▶ _Collection entries_
==*==
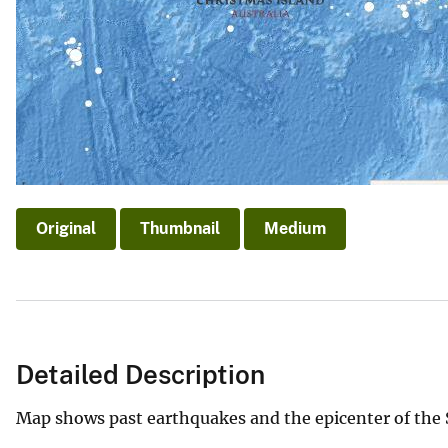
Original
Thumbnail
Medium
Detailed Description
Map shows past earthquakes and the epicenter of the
==*==
▶ _Work required_
Lay out every line of text from the items above as one numbered list, skipping blank lines and leaving the pictures out.

▶ _Your response_
1. Original
2. Thumbnail
3. Medium
4. Detailed Description
5. Map shows past earthquakes and the epicenter of the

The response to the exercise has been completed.